Optimizing timer for mobile

I am currently running a timer in my game which runs exactly as intended like this…

public class TimerController : MonoBehaviour
{
[SerializeField] private TextMeshProUGUI timeText;

private float startTime;
private float elapsedTime;
TimeSpan timePlaying;

private void Start()
{
startTime = Time.time;
}

private void Update()
{
elapsedTime = Time.time - startTime;
timePlaying = TimeSpan.FromSeconds(elapsedTime);
timeText.text = timePlaying.ToString(“mm’ : ‘ss’ . 'ff”);
}
}

However after learning more about optimization (especially for mobile where I plan to release my game) I realize that creating and updating a string in the update function every frame for the timer is costly. I thought about using a coroutine instead in the start function to start a timer that waits one second to save on performance however I want to keep the format of milliseconds as the game is heavily based on highscores with the timer. Can anyone provide any insight as to how to approach this problem in a way that can maybe avoid the update function or improve performance in general?

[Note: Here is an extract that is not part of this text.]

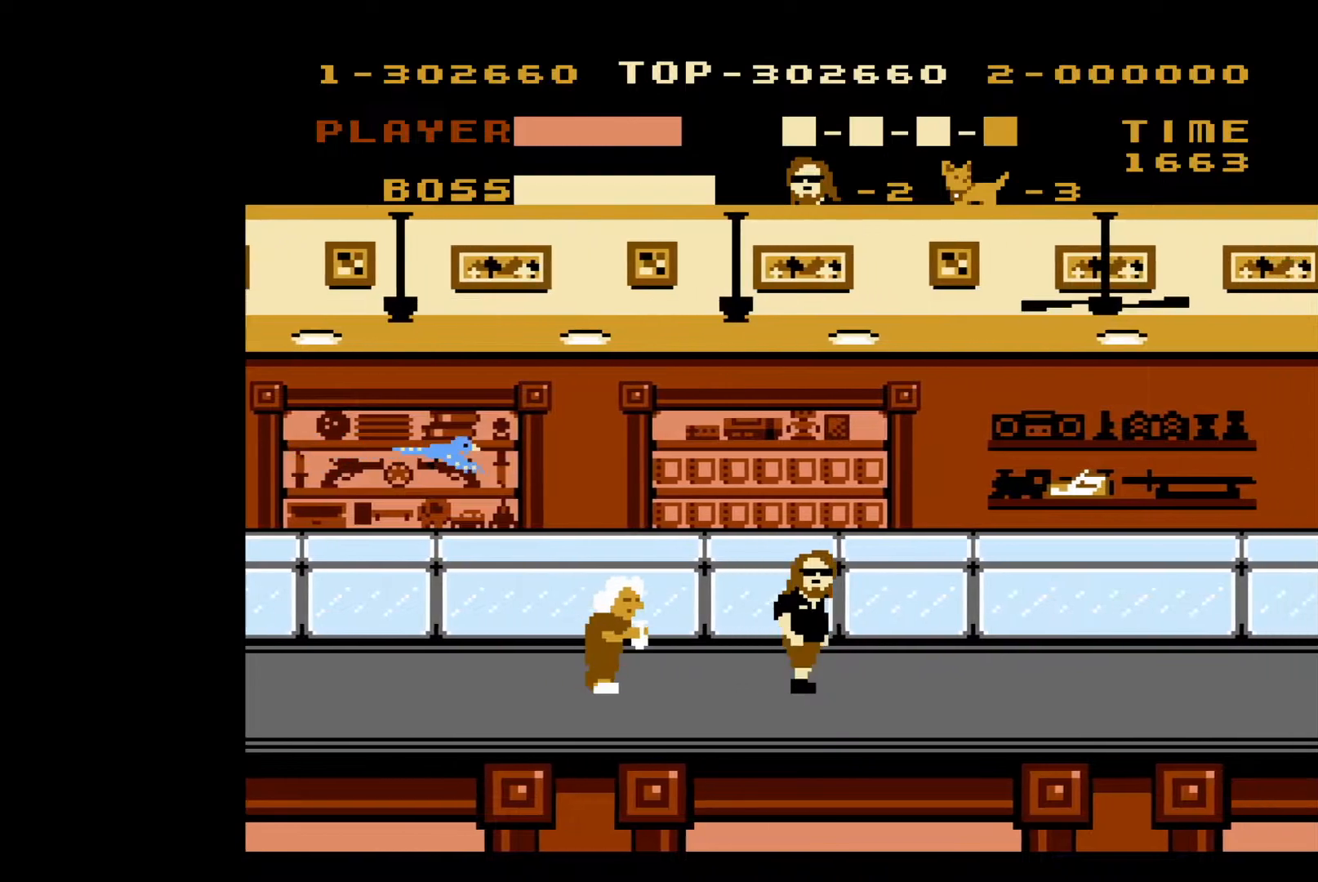
{"buttons": ["DPAD_LEFT"], "events": [[450, "DPAD_DOWN", "down"], [467, "DPAD_RIGHT", "up"], [500, "DPAD_DOWN", "up"], [500, "DPAD_LEFT", "down"]]}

Have you proven in your case this is actually a problem for your game?

Or is this just speculative optimization?

DO NOT OPTIMIZE CODE RANDOMLY… always start by using the profiler:

Window → Analysis → Profiler

https://discussions.unity.com/t/841163/2

Optimizing UnityEngine.UI setups:

https://discussions.unity.com/t/846847/2

One thing people do with clocks is break them apart into minutes, colon, second each with their own Text component. This avoids the ToString cost because you can lookup a precached string representation of that integer and set it to the text component.

Since you want milliseconds, you’d need another colon and milliseconds too, and you can’t avoid updating it every frame to millisecond resolution. That makes the situation more difficult and the optimization less worthwhile because you’d need to cache 0…999 strings for integers. On one hand, you save a small amount of garbage per frame, but on the other hand you have a 1,000 strings cached - granted, small strings, but it’s clutter.

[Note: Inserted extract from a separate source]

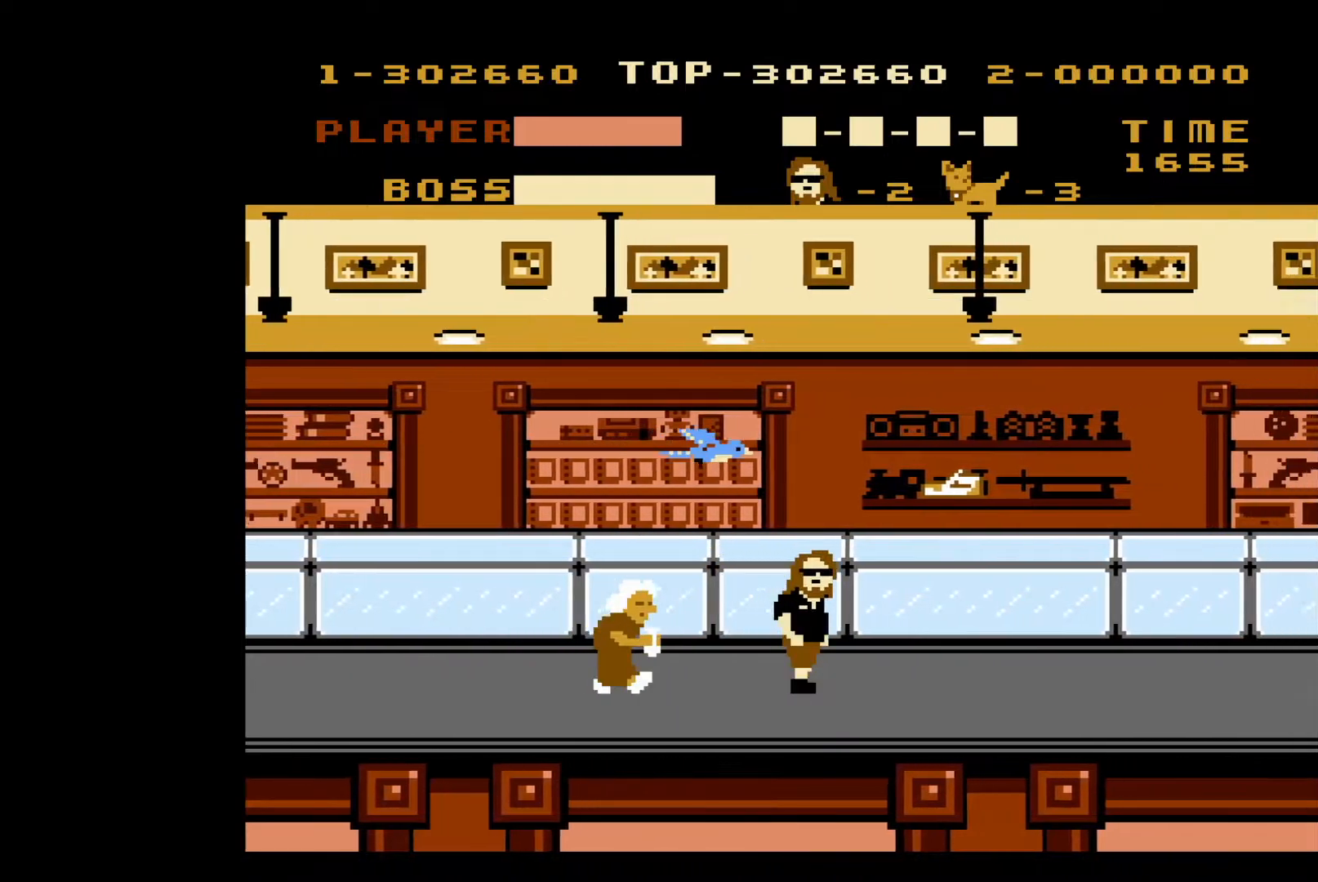
{"buttons": ["DPAD_RIGHT"], "events": [[100, "B", "down"], [233, "B", "up"], [250, "DPAD_LEFT", "up"], [283, "DPAD_RIGHT", "down"]]}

Is it worth it? Some people have a “zero per frame garbage” rule. This optimization would help you achieve that. But it’s certainly not a priority now, and as Kurt pointed out you don’t know if it’s really worth your time relative to other optimizations you could do.

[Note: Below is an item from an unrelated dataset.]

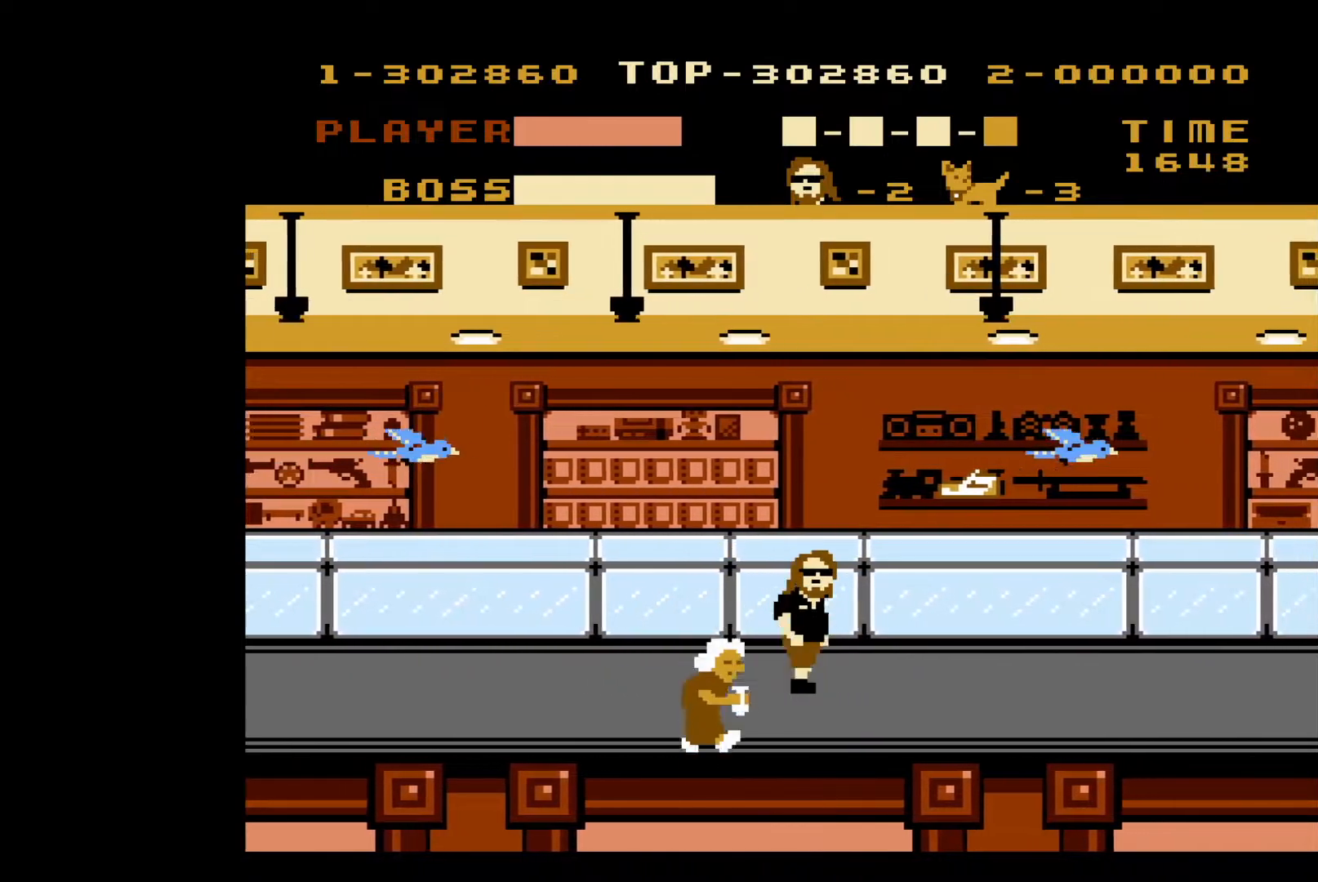
{"buttons": ["DPAD_RIGHT"], "events": [[200, "A", "down"], [350, "A", "up"]]}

For example, perhaps the timed activity lasts too short of a time to matter, and you could manually run the Garbage Collector between scenes when nobody would notice anyway. People want to minimize GC to prevent frame hitches since it’s an expensive operation, but perhaps in the context of the game, relative to other performance bottlenecks, there could be better places to put your time. That’s what the Profiler is for.